Pdf containing tables is not correctly converted

memoq · September 23, 2017, 3:15pm

Dear Aspose team,

I have a pdf file that contains a table. In the converted docx file has some issues:

The table is broken into multiple tables.
The content of some rows is placed into separate tables that are laid above the main table. This is a problem if one cell of the main table is changed then these overlaid tables are not moving with the resized background.
Some empty pages are also inserted into the document.

Could you take a look at this if you can fix these issues?
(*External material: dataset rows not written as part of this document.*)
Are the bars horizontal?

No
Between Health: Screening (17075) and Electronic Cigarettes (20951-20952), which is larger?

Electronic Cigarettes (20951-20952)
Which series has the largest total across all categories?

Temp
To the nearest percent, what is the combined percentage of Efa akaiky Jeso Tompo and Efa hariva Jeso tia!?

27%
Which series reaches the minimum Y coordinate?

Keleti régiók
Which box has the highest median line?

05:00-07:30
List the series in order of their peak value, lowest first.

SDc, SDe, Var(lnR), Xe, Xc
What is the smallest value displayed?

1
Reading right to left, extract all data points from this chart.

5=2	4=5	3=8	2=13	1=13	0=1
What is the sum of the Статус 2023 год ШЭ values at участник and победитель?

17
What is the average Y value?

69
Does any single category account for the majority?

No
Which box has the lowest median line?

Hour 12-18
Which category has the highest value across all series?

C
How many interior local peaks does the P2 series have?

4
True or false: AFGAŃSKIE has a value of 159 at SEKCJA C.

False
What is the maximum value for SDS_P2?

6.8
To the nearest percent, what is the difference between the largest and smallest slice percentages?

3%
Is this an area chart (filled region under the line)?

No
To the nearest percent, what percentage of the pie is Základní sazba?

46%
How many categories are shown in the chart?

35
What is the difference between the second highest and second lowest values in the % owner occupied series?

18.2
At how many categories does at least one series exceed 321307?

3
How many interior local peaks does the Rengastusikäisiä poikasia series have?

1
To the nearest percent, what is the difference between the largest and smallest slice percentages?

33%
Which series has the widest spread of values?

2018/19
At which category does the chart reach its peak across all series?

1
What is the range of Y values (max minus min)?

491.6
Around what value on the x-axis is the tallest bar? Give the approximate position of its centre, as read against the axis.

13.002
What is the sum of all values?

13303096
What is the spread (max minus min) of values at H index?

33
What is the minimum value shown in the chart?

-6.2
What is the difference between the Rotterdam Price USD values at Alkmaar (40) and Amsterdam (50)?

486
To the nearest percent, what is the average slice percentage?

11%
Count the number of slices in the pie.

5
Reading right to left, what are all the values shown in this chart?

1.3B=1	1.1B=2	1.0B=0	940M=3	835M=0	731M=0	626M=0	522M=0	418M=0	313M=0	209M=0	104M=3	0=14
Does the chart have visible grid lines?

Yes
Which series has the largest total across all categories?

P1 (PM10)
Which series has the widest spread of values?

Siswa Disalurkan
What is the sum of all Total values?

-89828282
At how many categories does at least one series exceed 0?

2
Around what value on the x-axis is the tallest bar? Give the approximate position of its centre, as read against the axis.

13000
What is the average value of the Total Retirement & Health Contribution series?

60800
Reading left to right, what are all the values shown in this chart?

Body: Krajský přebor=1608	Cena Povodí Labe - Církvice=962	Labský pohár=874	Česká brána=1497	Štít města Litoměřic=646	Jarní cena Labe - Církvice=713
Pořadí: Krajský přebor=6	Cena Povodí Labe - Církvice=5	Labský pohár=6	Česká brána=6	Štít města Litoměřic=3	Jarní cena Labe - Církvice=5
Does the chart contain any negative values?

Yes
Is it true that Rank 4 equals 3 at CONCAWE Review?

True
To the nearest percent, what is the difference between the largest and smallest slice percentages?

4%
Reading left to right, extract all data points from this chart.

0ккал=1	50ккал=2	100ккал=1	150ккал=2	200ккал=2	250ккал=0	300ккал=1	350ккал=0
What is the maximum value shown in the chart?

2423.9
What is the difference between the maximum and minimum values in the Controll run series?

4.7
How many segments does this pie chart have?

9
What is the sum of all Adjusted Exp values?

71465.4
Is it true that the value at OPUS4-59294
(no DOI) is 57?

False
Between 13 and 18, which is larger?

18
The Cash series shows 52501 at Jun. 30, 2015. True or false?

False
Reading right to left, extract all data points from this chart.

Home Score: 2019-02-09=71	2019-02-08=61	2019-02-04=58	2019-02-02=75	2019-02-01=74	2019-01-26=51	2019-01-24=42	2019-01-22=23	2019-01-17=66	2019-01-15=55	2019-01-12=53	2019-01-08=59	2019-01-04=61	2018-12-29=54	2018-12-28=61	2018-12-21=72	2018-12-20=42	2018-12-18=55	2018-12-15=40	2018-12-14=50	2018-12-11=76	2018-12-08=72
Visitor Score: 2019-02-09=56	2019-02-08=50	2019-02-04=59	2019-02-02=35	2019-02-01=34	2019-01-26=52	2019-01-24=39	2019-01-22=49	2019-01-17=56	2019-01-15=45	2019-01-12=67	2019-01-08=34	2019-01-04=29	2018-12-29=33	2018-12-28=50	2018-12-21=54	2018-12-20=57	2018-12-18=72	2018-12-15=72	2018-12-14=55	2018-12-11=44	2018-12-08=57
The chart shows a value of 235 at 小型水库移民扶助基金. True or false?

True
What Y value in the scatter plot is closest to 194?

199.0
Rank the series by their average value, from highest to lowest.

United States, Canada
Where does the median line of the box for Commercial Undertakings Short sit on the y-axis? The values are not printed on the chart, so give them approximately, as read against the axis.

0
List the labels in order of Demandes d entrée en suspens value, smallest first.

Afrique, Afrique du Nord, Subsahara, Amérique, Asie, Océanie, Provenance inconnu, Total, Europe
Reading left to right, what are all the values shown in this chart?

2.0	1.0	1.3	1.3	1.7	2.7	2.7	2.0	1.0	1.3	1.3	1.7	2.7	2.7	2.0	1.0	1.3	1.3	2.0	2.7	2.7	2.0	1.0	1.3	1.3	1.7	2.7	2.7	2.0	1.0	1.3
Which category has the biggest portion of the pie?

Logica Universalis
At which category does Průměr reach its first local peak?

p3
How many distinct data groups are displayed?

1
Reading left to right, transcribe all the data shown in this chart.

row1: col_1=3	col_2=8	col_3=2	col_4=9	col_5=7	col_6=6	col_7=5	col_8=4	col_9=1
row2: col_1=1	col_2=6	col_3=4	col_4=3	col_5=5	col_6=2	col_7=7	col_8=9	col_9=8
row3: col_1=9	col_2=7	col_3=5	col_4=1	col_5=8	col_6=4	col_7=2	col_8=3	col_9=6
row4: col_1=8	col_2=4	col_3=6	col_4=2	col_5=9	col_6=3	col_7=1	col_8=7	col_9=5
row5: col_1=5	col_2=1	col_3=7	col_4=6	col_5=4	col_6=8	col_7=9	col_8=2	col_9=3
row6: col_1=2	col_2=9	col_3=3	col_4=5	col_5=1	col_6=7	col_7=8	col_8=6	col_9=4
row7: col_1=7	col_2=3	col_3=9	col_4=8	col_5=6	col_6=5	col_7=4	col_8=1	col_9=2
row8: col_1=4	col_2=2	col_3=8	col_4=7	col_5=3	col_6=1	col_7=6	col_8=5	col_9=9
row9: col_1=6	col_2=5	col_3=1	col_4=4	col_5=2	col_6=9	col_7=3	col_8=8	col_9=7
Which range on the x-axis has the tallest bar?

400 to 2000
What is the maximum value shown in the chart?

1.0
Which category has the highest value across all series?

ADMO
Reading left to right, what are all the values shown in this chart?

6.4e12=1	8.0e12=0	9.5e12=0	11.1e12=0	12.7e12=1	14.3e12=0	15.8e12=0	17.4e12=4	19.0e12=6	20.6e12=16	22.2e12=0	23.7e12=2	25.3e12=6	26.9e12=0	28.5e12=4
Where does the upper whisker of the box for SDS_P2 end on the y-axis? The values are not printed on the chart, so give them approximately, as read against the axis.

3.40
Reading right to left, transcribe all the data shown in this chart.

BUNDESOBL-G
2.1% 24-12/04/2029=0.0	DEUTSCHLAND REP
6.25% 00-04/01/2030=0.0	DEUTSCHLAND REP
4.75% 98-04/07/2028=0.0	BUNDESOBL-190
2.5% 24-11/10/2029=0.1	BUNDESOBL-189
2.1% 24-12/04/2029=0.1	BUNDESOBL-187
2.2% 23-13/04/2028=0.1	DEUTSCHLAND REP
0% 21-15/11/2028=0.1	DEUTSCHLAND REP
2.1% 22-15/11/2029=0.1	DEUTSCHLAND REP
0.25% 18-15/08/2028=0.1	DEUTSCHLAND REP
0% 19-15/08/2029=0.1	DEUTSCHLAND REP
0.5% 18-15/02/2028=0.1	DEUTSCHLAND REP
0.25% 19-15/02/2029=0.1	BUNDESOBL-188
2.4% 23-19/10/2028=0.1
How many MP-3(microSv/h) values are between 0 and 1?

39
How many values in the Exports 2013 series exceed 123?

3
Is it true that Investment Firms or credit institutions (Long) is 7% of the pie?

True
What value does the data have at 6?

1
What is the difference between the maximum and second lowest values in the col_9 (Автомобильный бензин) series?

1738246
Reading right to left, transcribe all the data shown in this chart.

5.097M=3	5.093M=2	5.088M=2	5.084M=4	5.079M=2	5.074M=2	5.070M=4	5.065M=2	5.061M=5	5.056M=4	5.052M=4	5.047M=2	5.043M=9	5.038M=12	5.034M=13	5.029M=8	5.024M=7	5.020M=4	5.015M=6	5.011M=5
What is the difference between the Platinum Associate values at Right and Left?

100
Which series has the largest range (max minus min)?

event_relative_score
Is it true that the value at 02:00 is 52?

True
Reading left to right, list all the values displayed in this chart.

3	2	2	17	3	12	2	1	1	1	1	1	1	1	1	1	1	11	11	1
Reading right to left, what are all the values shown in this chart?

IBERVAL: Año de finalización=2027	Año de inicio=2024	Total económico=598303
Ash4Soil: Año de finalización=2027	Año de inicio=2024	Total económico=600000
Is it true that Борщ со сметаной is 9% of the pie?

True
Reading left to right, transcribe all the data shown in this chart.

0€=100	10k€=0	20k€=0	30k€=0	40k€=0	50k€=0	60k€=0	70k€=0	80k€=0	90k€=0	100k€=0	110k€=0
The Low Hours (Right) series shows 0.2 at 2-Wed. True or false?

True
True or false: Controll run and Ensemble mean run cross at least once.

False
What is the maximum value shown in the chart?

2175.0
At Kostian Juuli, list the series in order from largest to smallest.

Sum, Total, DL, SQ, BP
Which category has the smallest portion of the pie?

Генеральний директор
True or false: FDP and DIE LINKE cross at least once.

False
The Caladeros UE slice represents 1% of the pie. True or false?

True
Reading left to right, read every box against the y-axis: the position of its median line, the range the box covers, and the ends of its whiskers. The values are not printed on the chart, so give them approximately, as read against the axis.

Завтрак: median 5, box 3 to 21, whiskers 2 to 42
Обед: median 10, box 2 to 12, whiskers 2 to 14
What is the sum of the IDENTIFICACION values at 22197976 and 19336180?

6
Sample pdf and docx in the pack: sample.zip (161.6 KB)

Best regards,

Gergely Vándor
31188

imran.rafique · September 23, 2017, 7:58pm

@gergelyv,

We have converted your source PDF to DOCX with the latest version 17.9 of Aspose.Pdf for .NET API and could not replicate the said issues. This is the output DOCX: PDFToDOCX_out.zip (65.5 KB)

[C#]

string dataDir = @"C:\Pdf\test339\";
// Open the source PDF document
Document pdfDocument = new Document(dataDir + "temp.pdf");
// Save the file into MS document format
pdfDocument.Save(dataDir + "PDFToDOCX_out.docx", Aspose.Pdf.SaveFormat.DocX);

memoq · October 14, 2017, 11:24am

@imran.rafique

Thanks, we will check the new version.

memoq · October 16, 2017, 11:21am

Dear Aspose team,

We have still an issue with our conversion.
We use the following save options:

DocSaveOptions saveOptions = new DocSaveOptions();
saveOptions.Format = DocSaveOptions.DocFormat.DocX;
saveOptions.Mode = DocSaveOptions.RecognitionMode.Flow;

pdfDocument.Save(dataDir + “PDFToDOCX_out.docx”, saveOptions);

The result of the conversion contains some illegal content, however Word can open the file, but we cannot validate it to the openXML schema.
For example:
1.A)
<w:tblLook>
<w:val>“04a0”</w:val>
</w:tblLook>
1.B)
valid xml would be: <w:tblLook w:val=“04a0”/>

2.A)
<w:cr>""</w:cr>
2.B)
the valid xml would be: <w:cr/>

Could you please also fix these issues?

Best Regards,
Daniel Lengyel

imran.rafique · October 16, 2017, 9:13pm

@gergelyv,

We have logged an investigation under the ticket ID PDFNET-43519 in our issue tracking system. We have linked your post to this ticket and will keep you informed regarding any available updates.